We hope you got benefit from reading it, now let’s go back to lazy sourdough recipe. To make lazy sourdough you need 4 ingredients and 7 steps. Here is how you achieve it.

The ingredients needed to prepare Lazy Sourdough:
  1. Provide 800 g flour
  2. Provide 460 ml water
  3. Get 10 g salt
  4. Provide 320 g sourdough starter
Steps to make Lazy Sourdough:
  1. Throw it in your mixer
  2. Don't forget to refeed your starter
  3. Mix until elastic. Should be around 10 minutes continuous mixing: scrape the dough off the hook if it climbs.

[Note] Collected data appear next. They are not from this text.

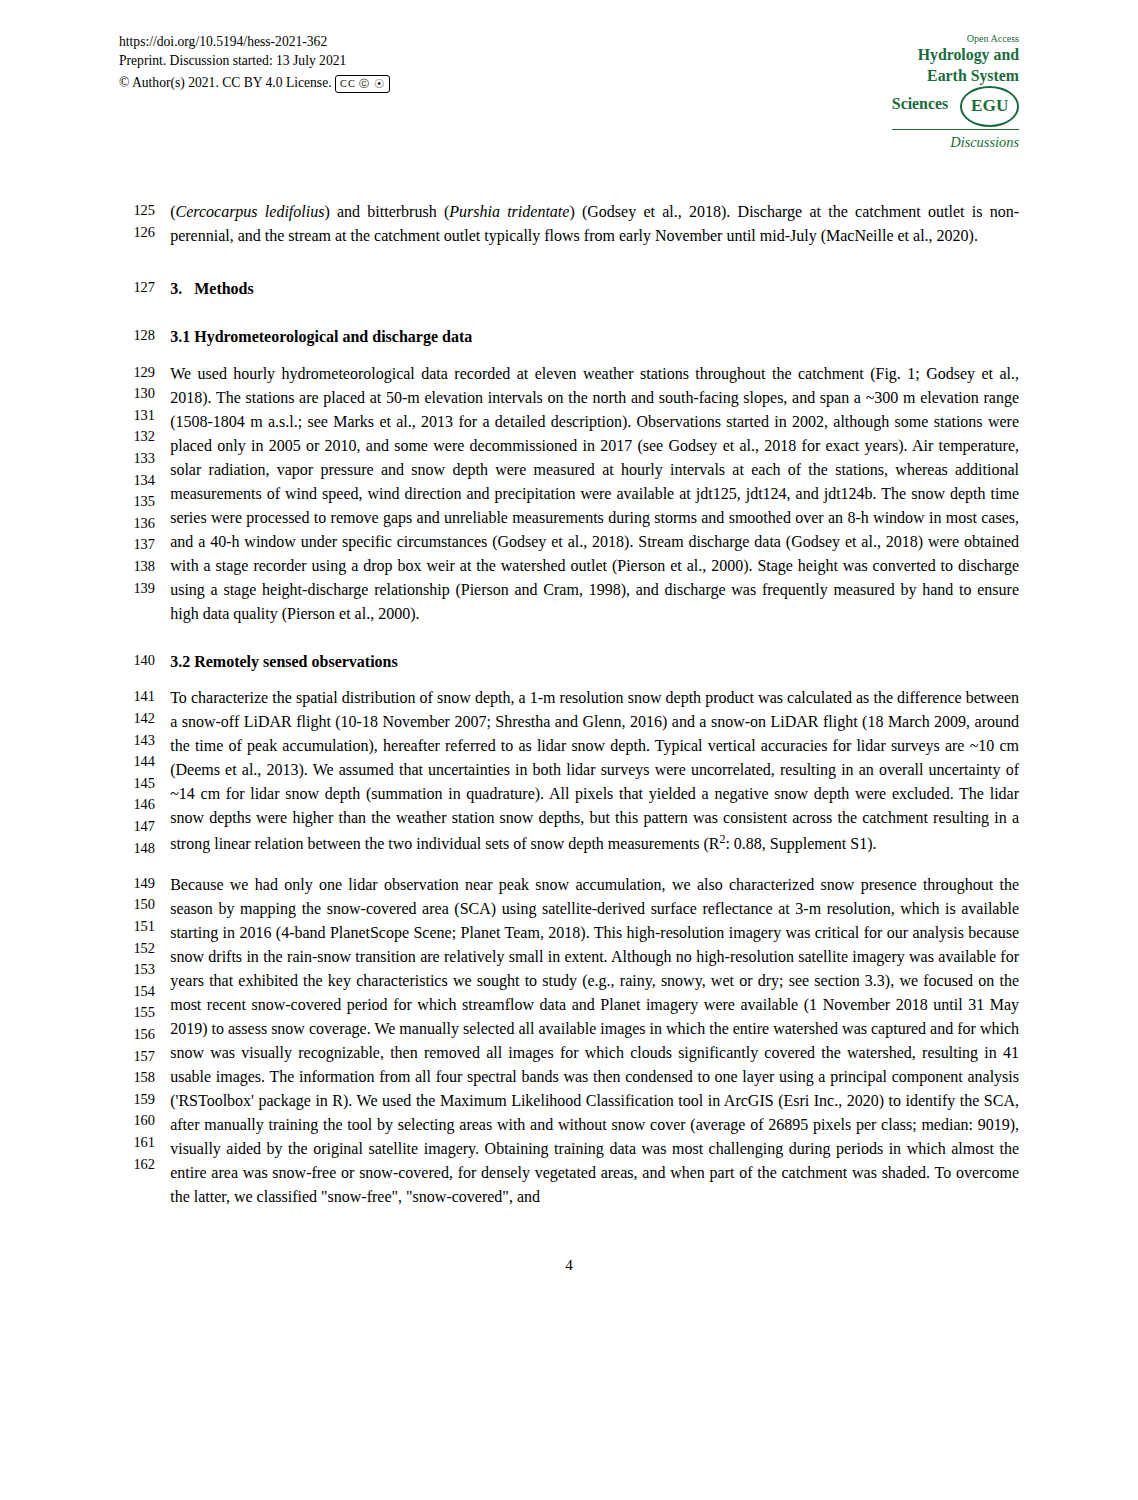https://doi.org/10.5194/hess-2021-362
Preprint. Discussion started: 13 July 2021
© Author(s) 2021. CC BY 4.0 License.
CC Ⓒ ☉
Open Access Hydrology and
Earth System
Sciences EGU
Discussions
125126
(Cercocarpus ledifolius) and bitterbrush (Purshia tridentate) (Godsey et al., 2018). Discharge at the catchment outlet is non-perennial, and the stream at the catchment outlet typically flows from early November until mid-July (MacNeille et al., 2020).
1273. Methods
1283.1 Hydrometeorological and discharge data
129130131132133134135136137138139
We used hourly hydrometeorological data recorded at eleven weather stations throughout the catchment (Fig. 1; Godsey et al., 2018). The stations are placed at 50-m elevation intervals on the north and south-facing slopes, and span a ~300 m elevation range (1508-1804 m a.s.l.; see Marks et al., 2013 for a detailed description). Observations started in 2002, although some stations were placed only in 2005 or 2010, and some were decommissioned in 2017 (see Godsey et al., 2018 for exact years). Air temperature, solar radiation, vapor pressure and snow depth were measured at hourly intervals at each of the stations, whereas additional measurements of wind speed, wind direction and precipitation were available at jdt125, jdt124, and jdt124b. The snow depth time series were processed to remove gaps and unreliable measurements during storms and smoothed over an 8-h window in most cases, and a 40-h window under specific circumstances (Godsey et al., 2018). Stream discharge data (Godsey et al., 2018) were obtained with a stage recorder using a drop box weir at the watershed outlet (Pierson et al., 2000). Stage height was converted to discharge using a stage height-discharge relationship (Pierson and Cram, 1998), and discharge was frequently measured by hand to ensure high data quality (Pierson et al., 2000).
1403.2 Remotely sensed observations
141142143144145146147148
To characterize the spatial distribution of snow depth, a 1-m resolution snow depth product was calculated as the difference between a snow-off LiDAR flight (10-18 November 2007; Shrestha and Glenn, 2016) and a snow-on LiDAR flight (18 March 2009, around the time of peak accumulation), hereafter referred to as lidar snow depth. Typical vertical accuracies for lidar surveys are ~10 cm (Deems et al., 2013). We assumed that uncertainties in both lidar surveys were uncorrelated, resulting in an overall uncertainty of ~14 cm for lidar snow depth (summation in quadrature). All pixels that yielded a negative snow depth were excluded. The lidar snow depths were higher than the weather station snow depths, but this pattern was consistent across the catchment resulting in a strong linear relation between the two individual sets of snow depth measurements (R2: 0.88, Supplement S1).
149150151152153154155156157158159160161162
Because we had only one lidar observation near peak snow accumulation, we also characterized snow presence throughout the season by mapping the snow-covered area (SCA) using satellite-derived surface reflectance at 3-m resolution, which is available starting in 2016 (4-band PlanetScope Scene; Planet Team, 2018). This high-resolution imagery was critical for our analysis because snow drifts in the rain-snow transition are relatively small in extent. Although no high-resolution satellite imagery was available for years that exhibited the key characteristics we sought to study (e.g., rainy, snowy, wet or dry; see section 3.3), we focused on the most recent snow-covered period for which streamflow data and Planet imagery were available (1 November 2018 until 31 May 2019) to assess snow coverage. We manually selected all available images in which the entire watershed was captured and for which snow was visually recognizable, then removed all images for which clouds significantly covered the watershed, resulting in 41 usable images. The information from all four spectral bands was then condensed to one layer using a principal component analysis ('RSToolbox' package in R). We used the Maximum Likelihood Classification tool in ArcGIS (Esri Inc., 2020) to identify the SCA, after manually training the tool by selecting areas with and without snow cover (average of 26895 pixels per class; median: 9019), visually aided by the original satellite imagery. Obtaining training data was most challenging during periods in which almost the entire area was snow-free or snow-covered, for densely vegetated areas, and when part of the catchment was shaded. To overcome the latter, we classified "snow-free", "snow-covered", and
4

  4. Put a towel over it and let it proof for 3 hours
  5. Give it a couple quick spins in the mixer, then split it in half and put it on two bowls (banneton if you have it). Then lightly dust with flour and put a towel over each.
  6. Let it proof for at least 3 hours before baking, or put it in the fridge to proof over night.
  7. Transfer to a cookie sheet or pizza pan, score the bread with a knife, and cook at 450F/230C for 30 minutes. Add a pan of water in the oven to add steam and help it rise.